Sin contar a los Cursufi, embarcaron en El Halcón Maltes , como te decía, otras tres parejas, muy distintas entre sí pero que, a tenor de las conversaciones cruzadas que fui captando en cubierta o a las horas de las comidas, parecían haber disfrutado de otros viajes comunes. Las mujeres eran europeas, dos francesas y una rusa. Ellos compartían el aire mestizo de Cursufi y lo mismo podrían ser tunecinos que griegos, jordanos que armenios. Hugo sólo conocía a Abu, con quien tenía pendiente la negociación de una producción cinematográfica y alguna otra inversión. «Esta tarde -me comentó- Cursufi nos ha convocado a una reunión, por lo que deberás disculparme.»

Di por supuesto que los caballeros preferirían estar solos y me apunté a una sesión de buceo con Doris y otra de las mujeres, Olga, de origen ruso, una verdadera muñeca de porcelana, alta y plana como una tabla (a diferencia de Doris, que es dueña de dos hermosas… ya me entiendes). El Halcón Maltés había quedado fondeado frente a otra de las islas y las tres, acompañadas por varios marineros, algunos de los cuales eran, a su vez, expertos buceadores, nos dirigimos hacia el arrecife para proceder a una primera inmersión.

Yo jamás había buceado antes, salvo el par de lecciones que había tomado en Kuramati, pero presté la máxima atención a las explicaciones y esta vez conseguí sumergirme hasta seis o siete metros, los suficientes como para disfrutar de una nueva sensación, la de, realmente, rozar con mis manos la asombrosa riqueza de los fondos submarinos. Olga, la rusa, en cambio, debió de ejecutar mal la descompresión porque emergió con la cara blanca y una expresión de terror en los ojos. En la barca, se mareó. Como era demasiado pronto para regresar al yate, el contramaestre propuso desembarcar en la playa para descansar un rato.

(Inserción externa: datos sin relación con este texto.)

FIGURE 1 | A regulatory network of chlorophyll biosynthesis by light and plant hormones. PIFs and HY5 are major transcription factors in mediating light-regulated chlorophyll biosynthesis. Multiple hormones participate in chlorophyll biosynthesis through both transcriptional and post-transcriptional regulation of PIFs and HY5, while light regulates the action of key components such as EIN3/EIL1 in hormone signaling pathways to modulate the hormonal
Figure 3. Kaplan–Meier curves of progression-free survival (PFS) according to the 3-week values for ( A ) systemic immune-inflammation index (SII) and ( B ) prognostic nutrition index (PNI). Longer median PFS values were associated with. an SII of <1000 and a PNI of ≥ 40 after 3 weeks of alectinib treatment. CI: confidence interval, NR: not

Así lo hicimos. Doris y yo nos quedamos tumbadas al sol, a fin de entrar en calor, mientras Olga optaba por dar un paseo con uno de los marineros, un muchacho verdaderamente guapo, cuyo torso de bronce brillaba con el agua y el sol. No sé si te había dicho, Martina, que la tripulación de El Halcón Maltés dispone de varios uniformes, y también de unos ajustados bañadores de color negro que se les pegan a los muslos, insinuándoles… ya me entiendes. El caso es que Olga y aquel joven Adonis se alejaron caminando por la orilla hasta desaparecer detrás de unas rocas.

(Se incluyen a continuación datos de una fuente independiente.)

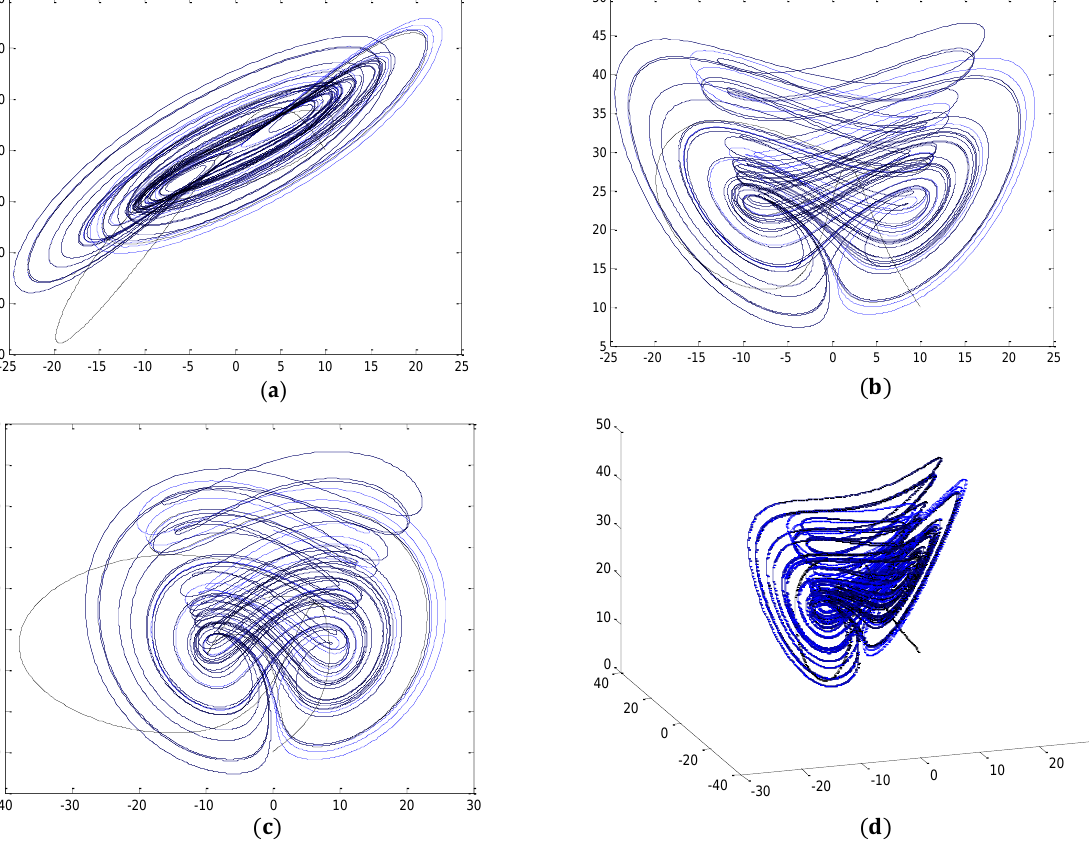
Figure 4. Fractional order derivative with 𝛼 = 0.9,𝛼 = 0.8,𝛼 = 0.5 and time delay 𝜏 = 5 s. Time-delay anti-synchronization error between the states of master and slave systems. As the first part of our research, a fractional-order PID-type control law was used, and when it was applied to system (4) (the Lorenz system), the system was forced to fol- low or synchronize with the Chen system, as can be seen in the Figure 5 with 𝛼 = 0.9, the phase portraits for the time delay synchronization between Chen and Lorenz Chaotic systems and in Figure 6 fractional variable order derivative with 𝛼 = 0.9, 𝛼 = 0.8, and 𝛼 = 0.5.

Doris y yo nos quedamos conversando en la orilla. Con total naturalidad, ella se había quitado la parte de arriba del biquini, de modo que me animé a imitarla. El resto de tripulantes, otros tres hombres, podían perfectamente vernos desde la barca, donde se habían quedado para fumar unos cigarrillos, mientras nos esperaban. Debo confesarte, querida Martina, que eso me produjo una curiosa excitación, no tanto originada por secretos impulsos eróticos como por una pulsión más duradera en el marco de una nueva sensación de poder.

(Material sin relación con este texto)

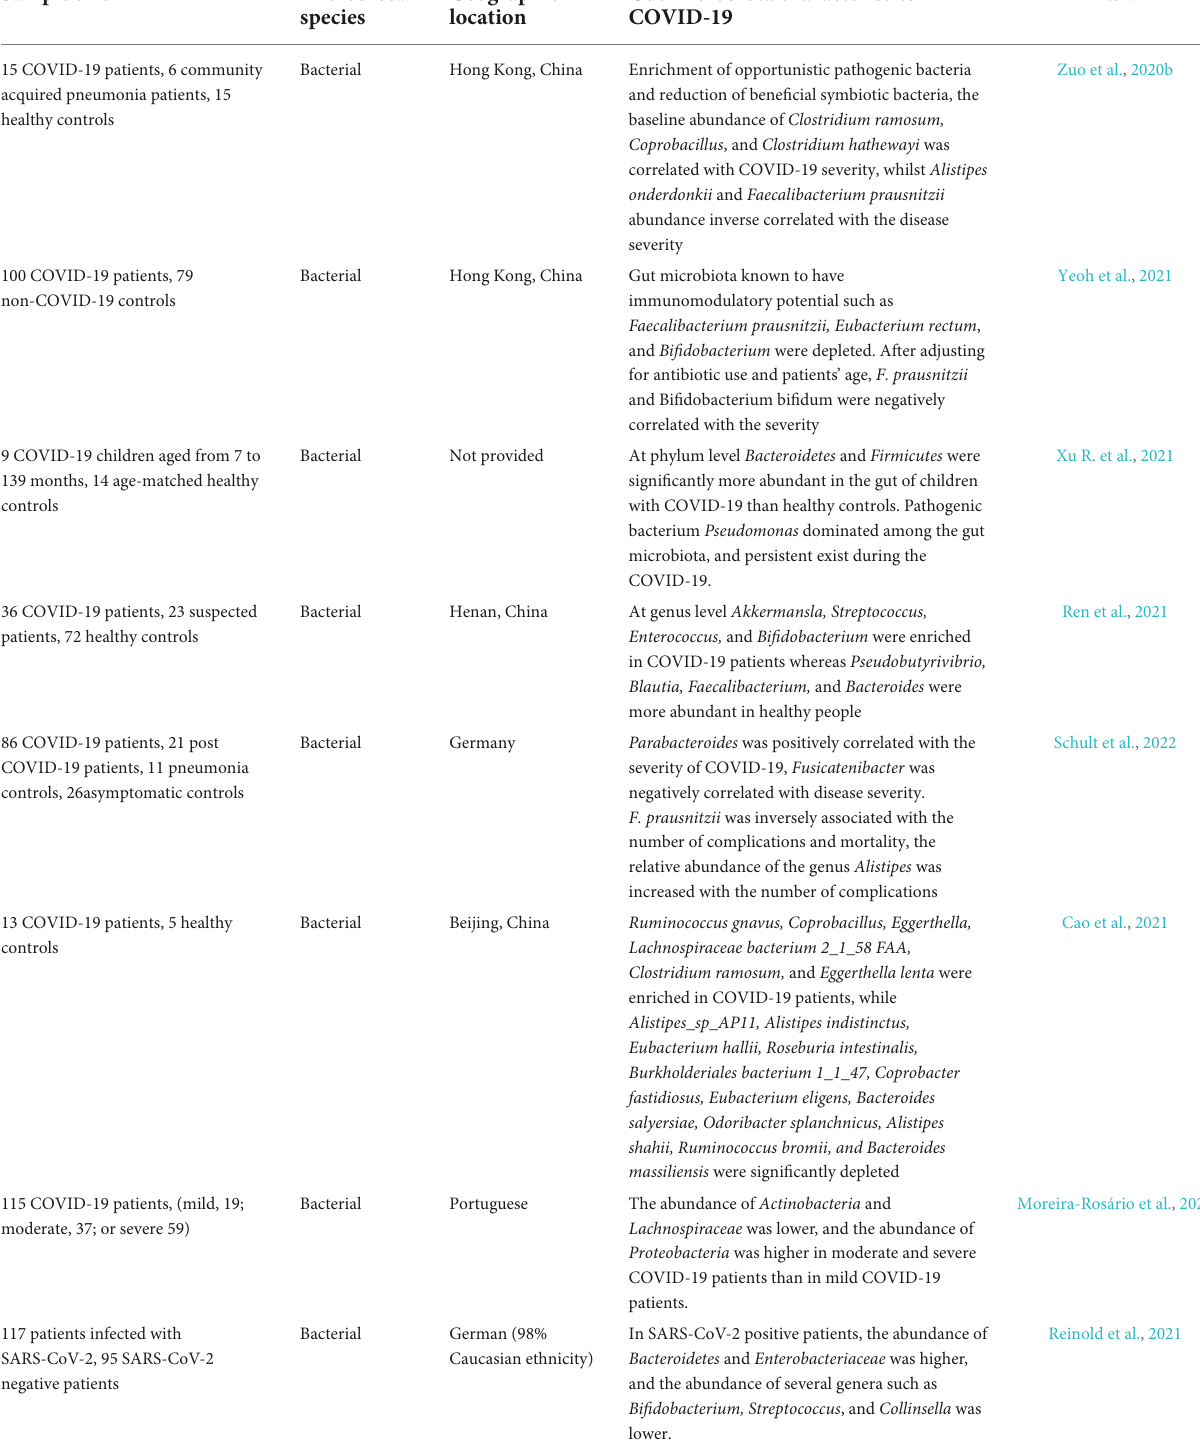
TABLE 1 The characteristics of gut microbiota in COVID-19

En aquella playa paradisíaca, junto a mis nuevas y millonarias amigas, experimenté por primera vez mi recién estrenada condición de pertenencia a la élite. Comprendí que, en adelante, mi vida discurrirá al margen de las realidades que he conocido; que no tendré que bajar a comprar el pan ni cocinar porque dispondré de una docena de personas a mi servicio, y porque mis hijos, en cuanto los tenga, que pienso tenerlos, heredarán un título nobiliario, con Grandeza de España, e inmensas riquezas, además de la inherente obligación de seguir perteneciendo a la élite. Pensando en todo esto, sufrí una especie de vértigo porque, al mismo tiempo, temía no estar a la altura, defraudar a Hugo, avergonzar a su madre, a la duquesa, quien, con tanta generosidad (aunque sólo la conozco del día de nuestra boda) me ha acogido en el seno de mi familia política.